Furthermore, the wider acceptance of a standard system would make it easier to put proprietary data into context with public data, making it possible for scientists to quickly gauge how much data is available through different sources. Greater consistency would allow proprietary and public data to be searched together. This would enable discovery scientists to mine datasets, scaling to hundreds, thousands or millions of samples on the fly.

Just as today everyone can use Google search without understanding programming languages, I see the potential to offer discovery scientists a search and analysis system for omics data that can be used without the need for sophisticated bioinformatics skills. This would give them immediate access to the data they need.

Create a modular data architecture

This leads me to my second tip on how to improve the productivity of your discovery scientists.

Many top pharma organisations have already invested heavily in their data architecture, building solutions to their omics data workflow challenges. Although every step can benefit from good data and metadata management, each has its own unique mix of challenges. This means there is not one off-the-shelf product which can solve all of these problems for every client. Migrating data from an existing architecture to a pre-developed ecosystem simply means exchanging one problem for another or, worse, even more problems than you started with.

So instead of seeking a single solution, consider breaking it down into functional and fully integrated modules/layers. These should be designed to be independent, allowing improvement at each key step of the workflow while keeping what is working well.

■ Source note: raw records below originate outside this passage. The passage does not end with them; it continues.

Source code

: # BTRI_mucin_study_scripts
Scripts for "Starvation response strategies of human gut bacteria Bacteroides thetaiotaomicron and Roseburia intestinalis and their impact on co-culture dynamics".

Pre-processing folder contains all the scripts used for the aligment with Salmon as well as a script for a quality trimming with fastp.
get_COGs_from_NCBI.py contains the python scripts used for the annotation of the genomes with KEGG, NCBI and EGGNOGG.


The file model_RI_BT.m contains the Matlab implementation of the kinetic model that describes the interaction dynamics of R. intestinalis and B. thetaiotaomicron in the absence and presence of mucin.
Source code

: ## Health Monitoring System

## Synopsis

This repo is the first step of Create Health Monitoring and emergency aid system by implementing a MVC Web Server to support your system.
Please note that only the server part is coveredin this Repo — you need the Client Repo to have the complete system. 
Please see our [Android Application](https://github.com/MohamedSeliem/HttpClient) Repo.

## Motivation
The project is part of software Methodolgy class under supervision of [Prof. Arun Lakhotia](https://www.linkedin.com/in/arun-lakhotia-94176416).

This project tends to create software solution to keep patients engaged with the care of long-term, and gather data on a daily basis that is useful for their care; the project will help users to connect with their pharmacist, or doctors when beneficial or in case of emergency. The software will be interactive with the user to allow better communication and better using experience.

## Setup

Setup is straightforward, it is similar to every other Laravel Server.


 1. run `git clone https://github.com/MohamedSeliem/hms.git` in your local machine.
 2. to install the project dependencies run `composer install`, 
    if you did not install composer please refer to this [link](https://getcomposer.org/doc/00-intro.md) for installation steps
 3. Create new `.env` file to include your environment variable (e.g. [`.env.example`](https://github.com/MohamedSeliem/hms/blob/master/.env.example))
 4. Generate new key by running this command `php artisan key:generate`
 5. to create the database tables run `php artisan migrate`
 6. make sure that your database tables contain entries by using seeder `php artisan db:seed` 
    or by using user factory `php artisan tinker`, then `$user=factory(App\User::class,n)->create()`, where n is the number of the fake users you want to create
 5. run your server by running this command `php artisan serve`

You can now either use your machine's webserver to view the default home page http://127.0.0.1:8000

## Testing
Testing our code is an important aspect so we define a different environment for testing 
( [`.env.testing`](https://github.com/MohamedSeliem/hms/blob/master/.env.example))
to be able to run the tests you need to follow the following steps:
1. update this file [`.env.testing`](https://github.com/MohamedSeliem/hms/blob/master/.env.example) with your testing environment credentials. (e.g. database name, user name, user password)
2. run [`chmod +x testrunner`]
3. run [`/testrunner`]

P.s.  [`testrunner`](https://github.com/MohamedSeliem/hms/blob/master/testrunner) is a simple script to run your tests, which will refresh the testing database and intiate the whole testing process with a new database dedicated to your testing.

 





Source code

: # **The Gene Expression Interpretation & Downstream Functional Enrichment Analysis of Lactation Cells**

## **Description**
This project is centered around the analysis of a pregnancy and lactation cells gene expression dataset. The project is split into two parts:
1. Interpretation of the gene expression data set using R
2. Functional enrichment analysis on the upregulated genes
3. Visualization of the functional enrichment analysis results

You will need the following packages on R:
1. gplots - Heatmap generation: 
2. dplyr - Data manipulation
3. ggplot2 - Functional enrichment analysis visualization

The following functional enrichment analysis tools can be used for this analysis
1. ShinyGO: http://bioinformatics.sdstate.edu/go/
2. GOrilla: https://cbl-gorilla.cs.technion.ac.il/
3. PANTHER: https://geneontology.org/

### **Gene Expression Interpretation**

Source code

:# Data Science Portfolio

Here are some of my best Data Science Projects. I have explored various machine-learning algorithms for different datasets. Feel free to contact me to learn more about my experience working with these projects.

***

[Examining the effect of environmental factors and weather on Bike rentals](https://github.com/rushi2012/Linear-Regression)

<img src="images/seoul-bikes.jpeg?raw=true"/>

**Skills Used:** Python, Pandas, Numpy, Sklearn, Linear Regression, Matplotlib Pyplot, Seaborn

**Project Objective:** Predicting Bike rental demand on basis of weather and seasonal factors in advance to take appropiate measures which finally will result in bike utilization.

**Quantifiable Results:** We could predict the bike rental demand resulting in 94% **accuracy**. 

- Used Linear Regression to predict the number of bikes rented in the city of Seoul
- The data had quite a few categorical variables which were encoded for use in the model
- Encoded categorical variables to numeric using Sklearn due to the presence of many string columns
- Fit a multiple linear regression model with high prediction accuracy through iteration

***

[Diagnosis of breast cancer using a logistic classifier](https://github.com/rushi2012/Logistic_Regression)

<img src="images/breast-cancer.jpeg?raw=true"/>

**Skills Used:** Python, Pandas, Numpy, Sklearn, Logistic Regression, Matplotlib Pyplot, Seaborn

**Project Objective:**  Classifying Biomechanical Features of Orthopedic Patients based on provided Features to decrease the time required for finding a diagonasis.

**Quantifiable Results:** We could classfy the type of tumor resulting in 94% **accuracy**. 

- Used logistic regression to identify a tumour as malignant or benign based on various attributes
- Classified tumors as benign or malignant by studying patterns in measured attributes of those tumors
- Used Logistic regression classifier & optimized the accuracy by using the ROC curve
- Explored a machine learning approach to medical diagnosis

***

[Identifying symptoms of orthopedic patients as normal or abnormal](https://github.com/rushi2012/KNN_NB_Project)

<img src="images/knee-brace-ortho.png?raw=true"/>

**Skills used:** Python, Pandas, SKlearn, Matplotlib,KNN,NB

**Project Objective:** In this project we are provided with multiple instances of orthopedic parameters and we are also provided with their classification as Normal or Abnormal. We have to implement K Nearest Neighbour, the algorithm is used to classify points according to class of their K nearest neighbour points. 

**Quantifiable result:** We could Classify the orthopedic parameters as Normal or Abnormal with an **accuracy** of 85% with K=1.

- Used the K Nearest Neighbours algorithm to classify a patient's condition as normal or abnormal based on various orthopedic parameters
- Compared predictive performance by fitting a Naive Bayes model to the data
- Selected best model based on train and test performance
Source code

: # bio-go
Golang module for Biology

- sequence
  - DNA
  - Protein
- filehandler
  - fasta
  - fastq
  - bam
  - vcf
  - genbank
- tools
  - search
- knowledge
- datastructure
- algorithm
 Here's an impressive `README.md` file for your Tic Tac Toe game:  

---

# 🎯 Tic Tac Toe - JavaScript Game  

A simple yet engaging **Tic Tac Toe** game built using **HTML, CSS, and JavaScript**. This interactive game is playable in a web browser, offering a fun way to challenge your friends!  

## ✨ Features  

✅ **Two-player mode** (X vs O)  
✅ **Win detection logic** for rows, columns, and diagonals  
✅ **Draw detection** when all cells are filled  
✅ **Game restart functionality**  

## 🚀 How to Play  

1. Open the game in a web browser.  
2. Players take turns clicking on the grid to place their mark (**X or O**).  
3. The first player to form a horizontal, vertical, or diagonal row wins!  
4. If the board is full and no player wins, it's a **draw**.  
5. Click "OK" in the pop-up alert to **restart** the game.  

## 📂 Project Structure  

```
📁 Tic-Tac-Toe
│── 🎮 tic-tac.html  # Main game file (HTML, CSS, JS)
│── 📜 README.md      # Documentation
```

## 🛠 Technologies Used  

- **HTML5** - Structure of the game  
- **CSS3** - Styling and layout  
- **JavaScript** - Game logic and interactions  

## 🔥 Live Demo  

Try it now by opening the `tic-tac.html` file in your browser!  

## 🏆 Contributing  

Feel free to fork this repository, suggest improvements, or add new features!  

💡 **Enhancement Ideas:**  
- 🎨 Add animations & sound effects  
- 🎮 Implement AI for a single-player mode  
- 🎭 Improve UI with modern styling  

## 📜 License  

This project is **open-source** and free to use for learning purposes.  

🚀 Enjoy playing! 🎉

This approach would create a modular data architecture supported by a backbone of good data and metadata management.

Allow it to evolve

It is vital to create a system that is able to evolve. Genomics is a fast-evolving field; data, tools and technologies used today may become obsolete tomorrow. By resisting pressure to adopt a single approach or proprietary technology, organisations are able to future-proof their systems and take the development and evolution of their omics architecture into their own hands.

Dr Misha Kapushesky is the founder and CEO of Genestack.